Aeroporto Santos Dumont, 9 de março de 2043
No mês de março de há vinte anos, a Nasa divulgou a descoberta de um asteroide e alertava para o risco de atingir a Terra em 2046.
O Serviço de Administração Nacional da Aeronáutica e Espaço do governo norte-americano indica que há chance de o asteroide colidir com o planeta em 14 de fevereiro de 2046, o que significa que, daqui a três anos, poderá acontecer-nos o que aconteceu com os dinossauros. E tudo aquilo que, porfiadamente, tentamos alcançar deixará de fazer sentido. Todas as causas, todos os idealismos, todos os projetos humanos se dissiparão numa fração de segundo. Inclusive, as questiúnculas em torno das ciências da educação.
Porém, enquanto os cientistas tentam desviar o asteroide da rota mortal, vos continuarei a contar estórias do tempo da CONANE.
Ontem, a propósito da comemoração do Dia Internacional da Mulher, eu dizia que o evidente… mente. Este trocadilho foi usado pelo amigo António, num dos seus livros, no tempo da pós-verdade. Nos idos de vinte, o que era “evidente” mentia. Ou, como diria o amigo Rui, quando se analisa um rolde necessidades que o sistema engendra, deveremos tentar perceber quais as necessidades que estão por detrás das necessidades enunciadas.
“Temos que sair da sala de aula!” – assim falava o amigo António Nóvoa, que um jornal referia como “referência global em educação, reitor honorário da Universidade de Lisboa, ex-embaixador da Unesco e com outros encômios mais do que justos.
A notícia dava conta de uma palestra sobre o papel da escola no ensino do futuro, tema que o António tratara num livrinho chamado “Escolas e Professores: Proteger, Transformar, Valorizar”.
Para o António, doutor em Ciências da Educação e História, doutor honoris causa em instituições de diferentes partes do mundo, nenhum desses títulos era tão importante como o de professor. Nas décadas de oitenta e noventa, e, depois, no Brasil do início deste século, acompanhei a sua saga de anunciador de uma educação de novo tempo.
Recordo-me, em particular, de uma conversa que tivemos com alunos da Universidade de Brasília, lado a lado, junto ao Quiosque do Chiquinho, questionando uma universidade que ainda “dava aula”.
Numa entrevista, Nóvoa defendia que o lugar dos alunos não era mais em sala de aula, que a escola deveria passar por uma metamorfose que envolvia a criação de novos ambientes educativos. Então, sendo o António considerado uma das maiores referências pela universidade desse tempo, por que seria que a universidade (e, em particular, nos cursos de ciências da educação) continuava “dando aula”?

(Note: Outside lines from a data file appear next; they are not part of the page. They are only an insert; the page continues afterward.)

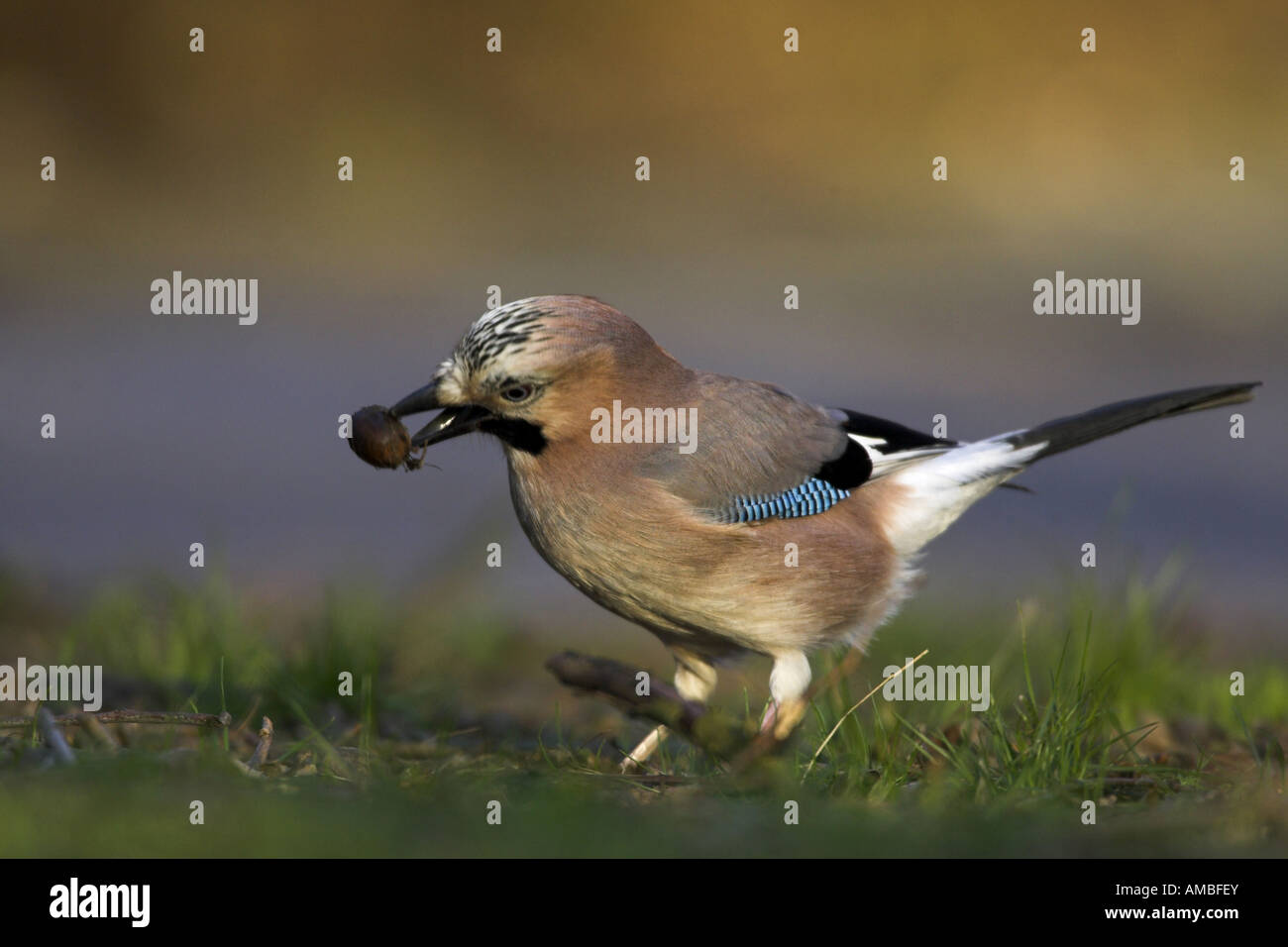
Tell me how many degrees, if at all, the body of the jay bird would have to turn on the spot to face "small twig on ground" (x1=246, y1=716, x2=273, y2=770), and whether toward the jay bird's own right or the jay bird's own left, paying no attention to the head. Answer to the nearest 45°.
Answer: approximately 45° to the jay bird's own left

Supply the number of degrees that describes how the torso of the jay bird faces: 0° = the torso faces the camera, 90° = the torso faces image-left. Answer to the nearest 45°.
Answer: approximately 90°

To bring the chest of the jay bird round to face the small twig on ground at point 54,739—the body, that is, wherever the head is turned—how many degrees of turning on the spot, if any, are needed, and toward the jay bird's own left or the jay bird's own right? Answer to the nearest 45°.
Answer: approximately 45° to the jay bird's own left

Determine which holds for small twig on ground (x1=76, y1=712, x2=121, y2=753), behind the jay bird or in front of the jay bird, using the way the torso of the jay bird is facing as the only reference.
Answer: in front

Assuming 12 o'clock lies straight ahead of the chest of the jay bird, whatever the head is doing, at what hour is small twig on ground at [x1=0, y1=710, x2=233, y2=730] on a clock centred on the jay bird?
The small twig on ground is roughly at 11 o'clock from the jay bird.
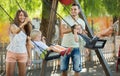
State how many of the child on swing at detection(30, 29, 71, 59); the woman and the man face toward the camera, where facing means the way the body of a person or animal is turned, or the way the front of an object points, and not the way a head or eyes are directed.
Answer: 2

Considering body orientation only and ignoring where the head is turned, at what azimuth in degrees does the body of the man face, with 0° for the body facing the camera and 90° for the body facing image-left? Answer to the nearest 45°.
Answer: approximately 0°

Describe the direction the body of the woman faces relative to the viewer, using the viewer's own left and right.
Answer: facing the viewer

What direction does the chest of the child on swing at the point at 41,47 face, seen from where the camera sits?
to the viewer's right

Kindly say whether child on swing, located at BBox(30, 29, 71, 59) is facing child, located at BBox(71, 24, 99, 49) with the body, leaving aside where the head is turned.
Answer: yes

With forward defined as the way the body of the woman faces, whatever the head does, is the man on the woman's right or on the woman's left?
on the woman's left

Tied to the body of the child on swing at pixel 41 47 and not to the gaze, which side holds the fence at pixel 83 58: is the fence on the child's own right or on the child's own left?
on the child's own left
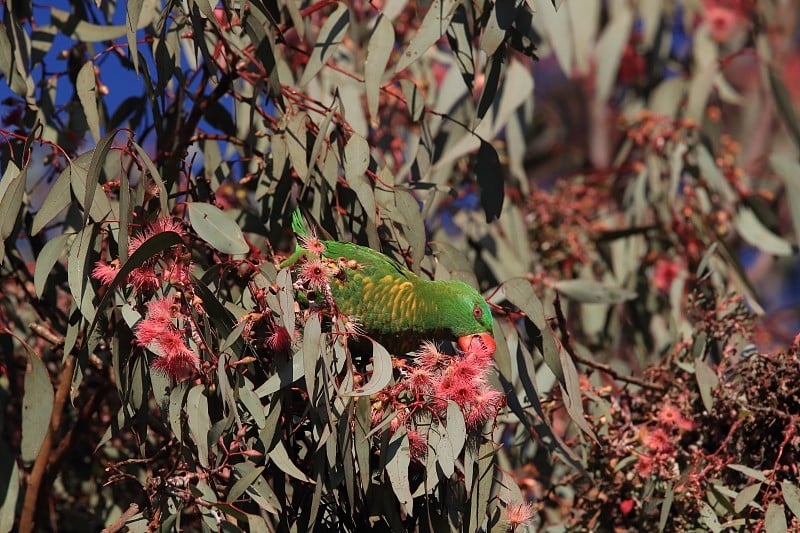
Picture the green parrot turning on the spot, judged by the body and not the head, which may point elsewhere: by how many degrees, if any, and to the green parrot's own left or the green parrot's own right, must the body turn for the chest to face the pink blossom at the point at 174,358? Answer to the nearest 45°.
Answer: approximately 135° to the green parrot's own right

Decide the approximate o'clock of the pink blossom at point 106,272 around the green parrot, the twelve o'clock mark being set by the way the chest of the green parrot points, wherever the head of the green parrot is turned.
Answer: The pink blossom is roughly at 5 o'clock from the green parrot.

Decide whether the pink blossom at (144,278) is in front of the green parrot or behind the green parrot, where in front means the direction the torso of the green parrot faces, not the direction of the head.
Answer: behind

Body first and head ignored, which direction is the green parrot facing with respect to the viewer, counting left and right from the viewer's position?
facing to the right of the viewer

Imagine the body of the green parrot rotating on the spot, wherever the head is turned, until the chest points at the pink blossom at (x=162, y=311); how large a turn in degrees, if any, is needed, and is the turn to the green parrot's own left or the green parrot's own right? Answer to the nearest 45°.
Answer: approximately 135° to the green parrot's own right
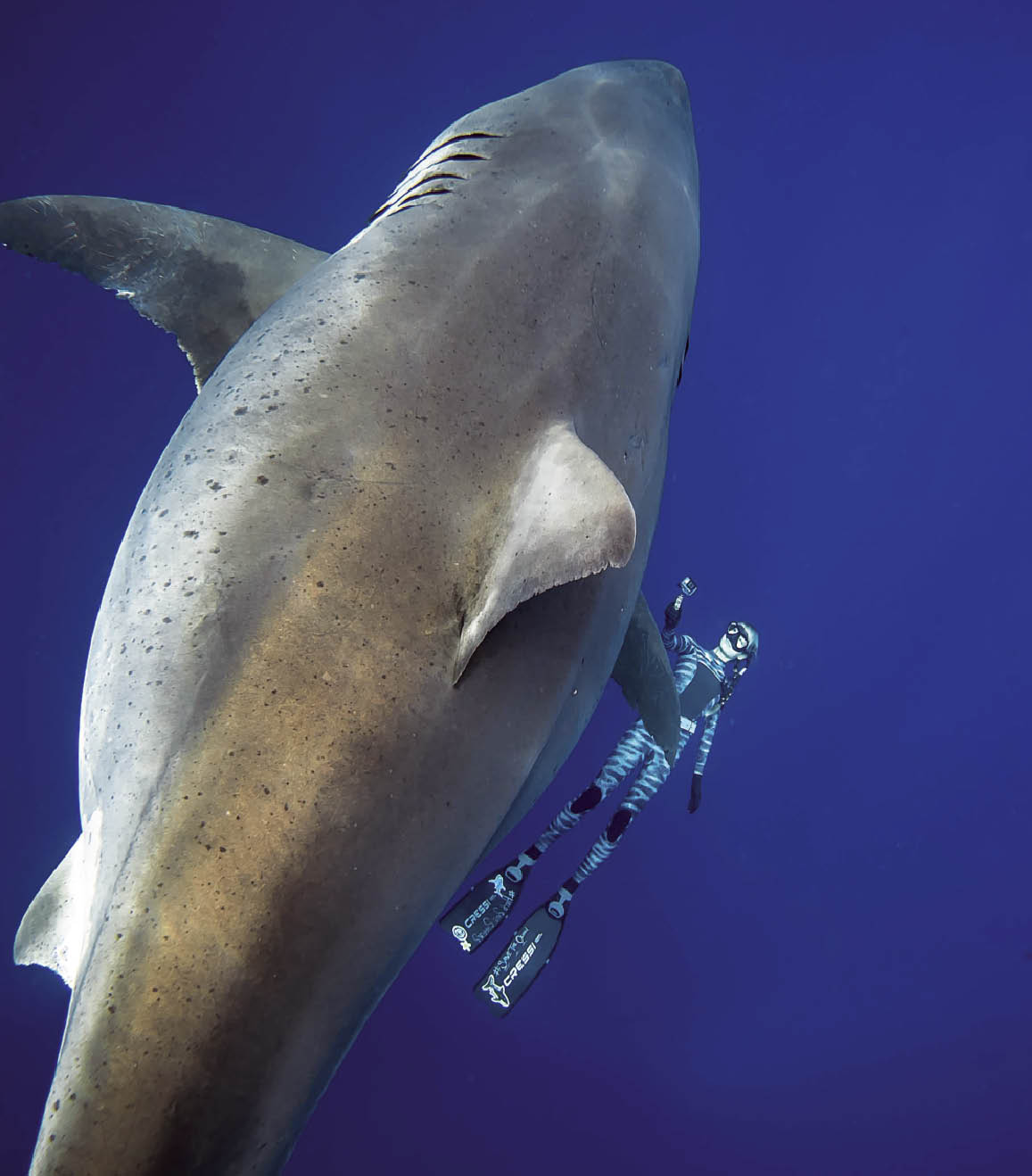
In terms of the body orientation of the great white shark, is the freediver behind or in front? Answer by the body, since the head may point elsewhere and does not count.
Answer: in front

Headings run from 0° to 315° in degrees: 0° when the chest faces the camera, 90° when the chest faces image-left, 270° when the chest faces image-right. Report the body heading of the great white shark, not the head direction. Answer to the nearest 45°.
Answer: approximately 225°
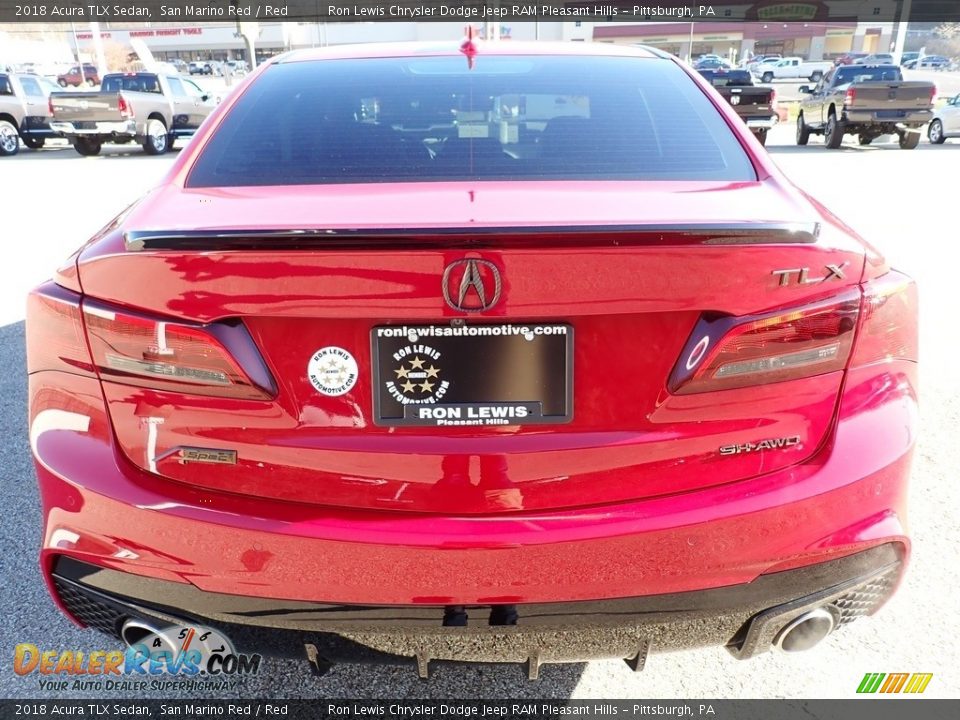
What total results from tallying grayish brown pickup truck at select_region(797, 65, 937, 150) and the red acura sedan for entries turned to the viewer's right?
0

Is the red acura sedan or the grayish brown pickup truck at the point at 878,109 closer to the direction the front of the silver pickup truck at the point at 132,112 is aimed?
the grayish brown pickup truck

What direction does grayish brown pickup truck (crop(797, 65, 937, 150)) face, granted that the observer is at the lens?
facing away from the viewer and to the left of the viewer

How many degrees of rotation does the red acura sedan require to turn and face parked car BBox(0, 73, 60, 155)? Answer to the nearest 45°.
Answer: approximately 45° to its left

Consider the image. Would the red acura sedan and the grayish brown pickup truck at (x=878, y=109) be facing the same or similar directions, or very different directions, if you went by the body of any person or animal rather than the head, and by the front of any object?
same or similar directions

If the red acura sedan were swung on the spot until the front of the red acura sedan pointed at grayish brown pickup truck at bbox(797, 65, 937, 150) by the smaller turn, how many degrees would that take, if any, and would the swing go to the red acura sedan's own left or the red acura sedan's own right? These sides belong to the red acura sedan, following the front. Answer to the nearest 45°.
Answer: approximately 45° to the red acura sedan's own right

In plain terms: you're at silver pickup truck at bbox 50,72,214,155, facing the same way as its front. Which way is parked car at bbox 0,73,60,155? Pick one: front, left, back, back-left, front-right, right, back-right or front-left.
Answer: left

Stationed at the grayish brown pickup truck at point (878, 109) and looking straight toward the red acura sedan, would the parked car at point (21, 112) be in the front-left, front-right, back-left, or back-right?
front-right

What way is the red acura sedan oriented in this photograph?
away from the camera

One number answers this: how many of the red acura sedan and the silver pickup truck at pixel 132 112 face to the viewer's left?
0

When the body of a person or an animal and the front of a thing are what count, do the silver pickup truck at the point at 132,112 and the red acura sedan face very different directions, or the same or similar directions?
same or similar directions

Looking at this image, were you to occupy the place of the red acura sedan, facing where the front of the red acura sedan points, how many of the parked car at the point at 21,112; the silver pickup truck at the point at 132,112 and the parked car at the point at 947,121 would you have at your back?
0

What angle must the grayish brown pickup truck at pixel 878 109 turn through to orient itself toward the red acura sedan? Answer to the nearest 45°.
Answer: approximately 135° to its left

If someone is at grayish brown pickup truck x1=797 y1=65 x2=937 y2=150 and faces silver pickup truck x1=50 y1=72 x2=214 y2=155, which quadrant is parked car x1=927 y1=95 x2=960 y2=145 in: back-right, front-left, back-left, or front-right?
back-right

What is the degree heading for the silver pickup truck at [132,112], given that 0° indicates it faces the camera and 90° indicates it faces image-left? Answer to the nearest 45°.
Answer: approximately 225°

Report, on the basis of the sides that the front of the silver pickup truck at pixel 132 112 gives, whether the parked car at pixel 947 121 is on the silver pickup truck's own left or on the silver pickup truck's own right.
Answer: on the silver pickup truck's own right

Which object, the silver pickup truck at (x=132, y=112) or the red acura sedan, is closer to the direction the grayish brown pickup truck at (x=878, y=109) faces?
the silver pickup truck

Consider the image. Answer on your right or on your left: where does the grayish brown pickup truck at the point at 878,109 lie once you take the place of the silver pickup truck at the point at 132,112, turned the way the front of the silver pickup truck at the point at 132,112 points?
on your right

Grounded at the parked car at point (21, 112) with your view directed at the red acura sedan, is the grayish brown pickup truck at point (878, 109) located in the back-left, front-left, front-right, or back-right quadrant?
front-left

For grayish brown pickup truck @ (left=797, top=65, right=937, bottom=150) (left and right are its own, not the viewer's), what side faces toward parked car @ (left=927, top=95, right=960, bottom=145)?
right
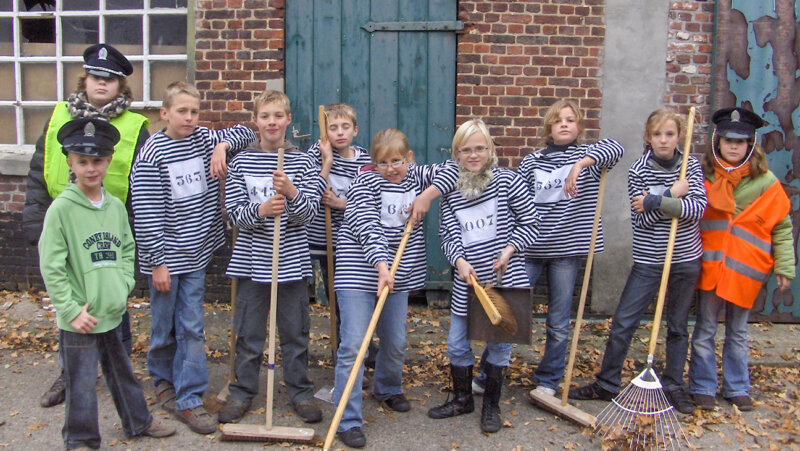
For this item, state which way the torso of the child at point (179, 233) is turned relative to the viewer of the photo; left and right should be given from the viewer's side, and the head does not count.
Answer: facing the viewer and to the right of the viewer

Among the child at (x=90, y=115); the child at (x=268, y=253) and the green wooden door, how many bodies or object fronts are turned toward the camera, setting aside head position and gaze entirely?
3

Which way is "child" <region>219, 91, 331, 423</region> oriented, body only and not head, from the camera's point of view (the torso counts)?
toward the camera

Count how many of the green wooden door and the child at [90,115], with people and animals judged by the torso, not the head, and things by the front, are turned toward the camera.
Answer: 2

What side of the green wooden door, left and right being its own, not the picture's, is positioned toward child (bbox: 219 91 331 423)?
front

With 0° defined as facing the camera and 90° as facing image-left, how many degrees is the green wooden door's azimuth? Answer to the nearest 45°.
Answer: approximately 0°

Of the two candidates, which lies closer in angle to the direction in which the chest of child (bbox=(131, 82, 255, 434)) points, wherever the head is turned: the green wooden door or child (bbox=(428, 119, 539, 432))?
the child

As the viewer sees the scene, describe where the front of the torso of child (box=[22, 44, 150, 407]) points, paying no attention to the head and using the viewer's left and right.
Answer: facing the viewer
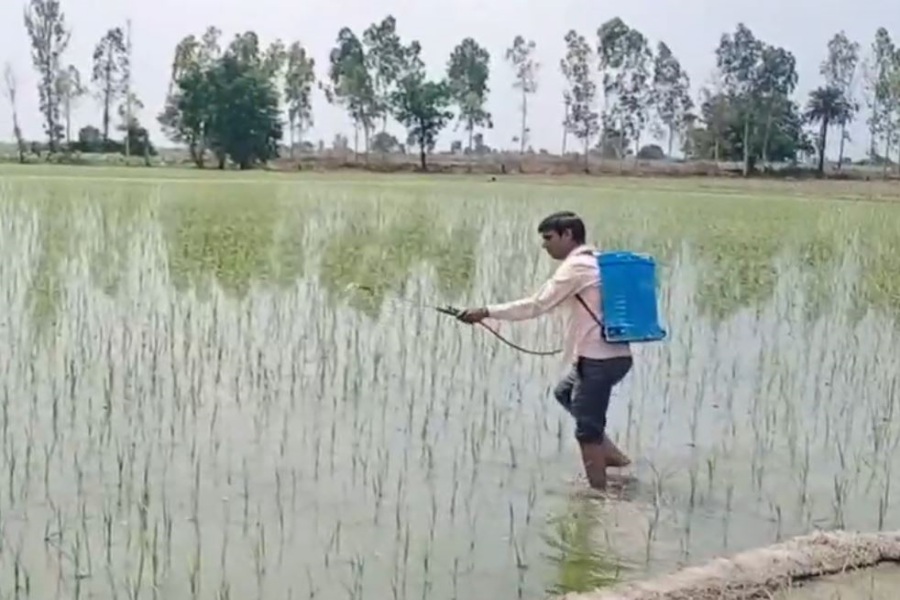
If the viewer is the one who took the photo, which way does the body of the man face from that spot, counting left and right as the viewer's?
facing to the left of the viewer

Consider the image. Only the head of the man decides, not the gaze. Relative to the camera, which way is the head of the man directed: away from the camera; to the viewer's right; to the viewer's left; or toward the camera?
to the viewer's left
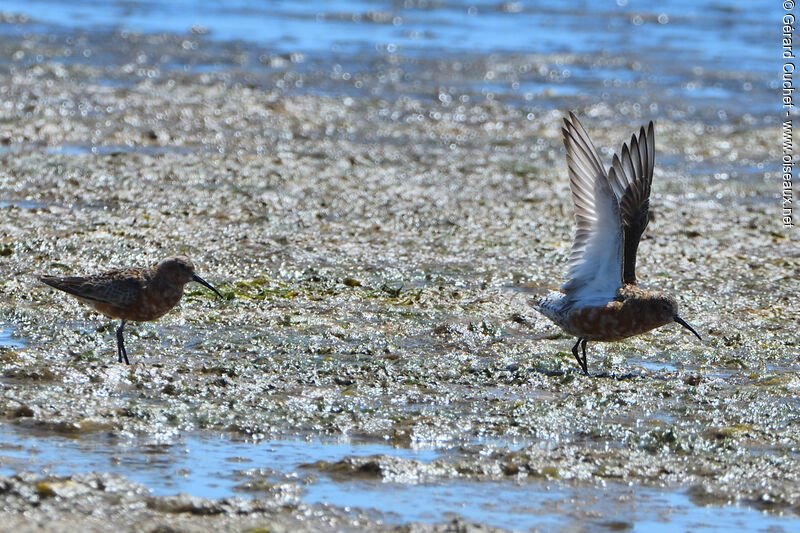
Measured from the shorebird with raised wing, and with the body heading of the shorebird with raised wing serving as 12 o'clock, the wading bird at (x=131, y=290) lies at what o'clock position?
The wading bird is roughly at 5 o'clock from the shorebird with raised wing.

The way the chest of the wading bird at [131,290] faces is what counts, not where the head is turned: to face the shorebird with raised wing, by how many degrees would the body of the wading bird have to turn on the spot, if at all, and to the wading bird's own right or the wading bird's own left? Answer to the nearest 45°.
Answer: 0° — it already faces it

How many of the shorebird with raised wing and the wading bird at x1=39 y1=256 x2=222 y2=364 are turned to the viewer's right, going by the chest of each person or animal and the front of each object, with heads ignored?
2

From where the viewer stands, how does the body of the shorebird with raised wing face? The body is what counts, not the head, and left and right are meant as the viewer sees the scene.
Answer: facing to the right of the viewer

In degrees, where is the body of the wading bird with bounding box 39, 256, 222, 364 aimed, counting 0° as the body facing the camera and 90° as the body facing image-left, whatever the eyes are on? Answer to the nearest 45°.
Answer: approximately 270°
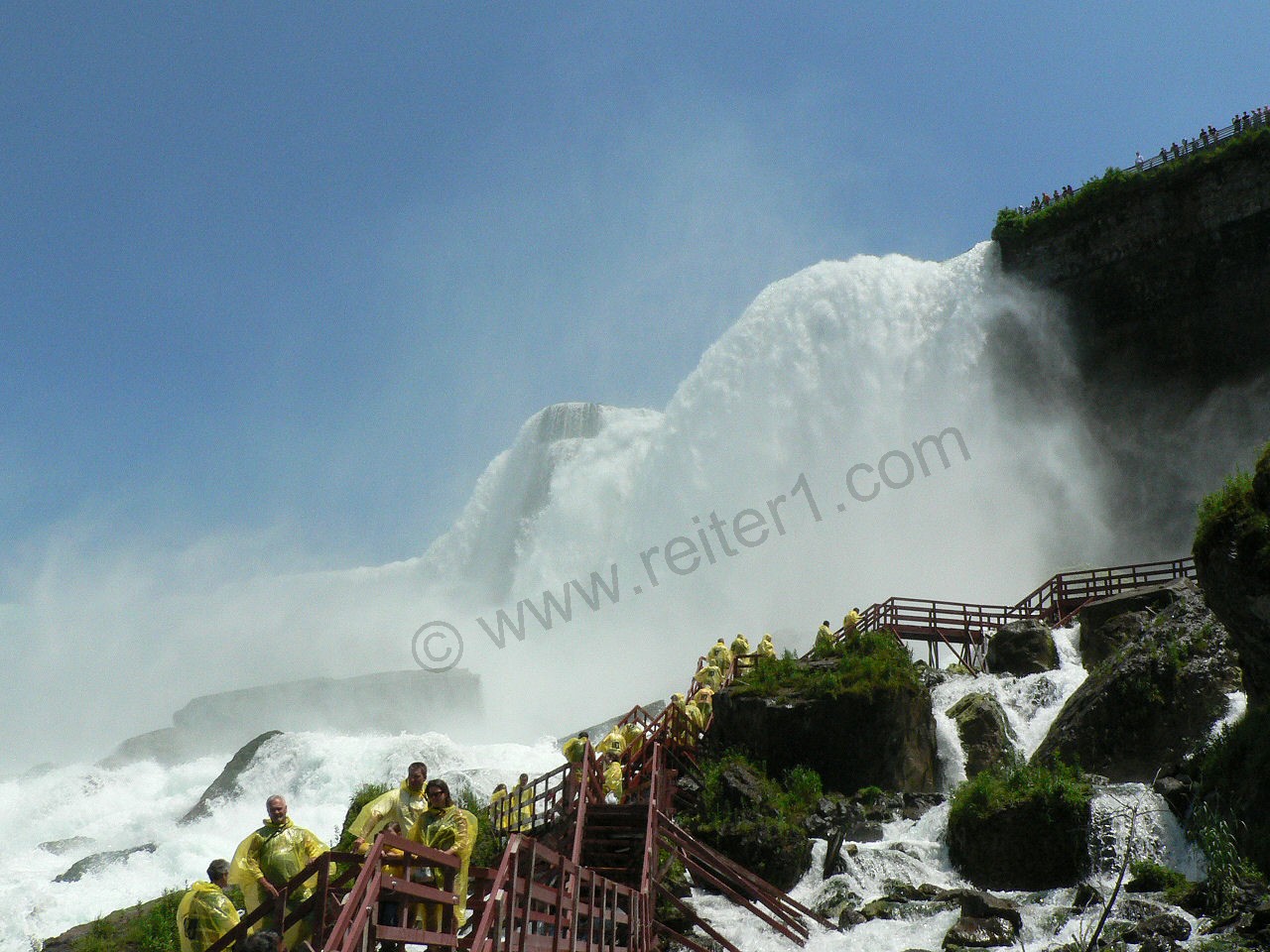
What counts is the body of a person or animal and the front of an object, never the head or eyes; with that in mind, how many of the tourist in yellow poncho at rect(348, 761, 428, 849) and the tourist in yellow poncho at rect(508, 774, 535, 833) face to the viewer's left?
0

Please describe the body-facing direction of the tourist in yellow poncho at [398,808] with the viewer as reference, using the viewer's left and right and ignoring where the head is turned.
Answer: facing the viewer and to the right of the viewer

Conheci o António na Universidade do Porto, quando cursava o primeiro curso de ciências da educação. Ele havia publicado a obra “Le Temps des professeurs”, que eu li e reli no original (ou não fora ter-me apaixonado pela professora de francês…). Estávamos na década de oitenta, uma década após os meus embates com a burocracia ministerial.
“Temos que sair da sala de aula”, defendia António Nóvoa, “referência global em educação” – Assim mesmo! Com todas as letras.
Volvidos cinquenta anos após as minhas quezílias com a burocracia ministerial, após meio século de ter deixado de trabalhar em sala de aula, o ex-embaixador da Unesco pregava mudança radical envolvendo a estrutura de ensino.
Nos idos de vinte e três, o amigo Nóvoa emitia um apelo, no sul do Brasil: “Queremos que o aluno trabalhe. E a sala de aula é feita para o professor trabalhar”.
Mas, parecia que o amigo Nóvoa falava chinês e escrevia em Braille.
Nos auditórios onde proferia palestras, os “ouvintes” seriam surdos?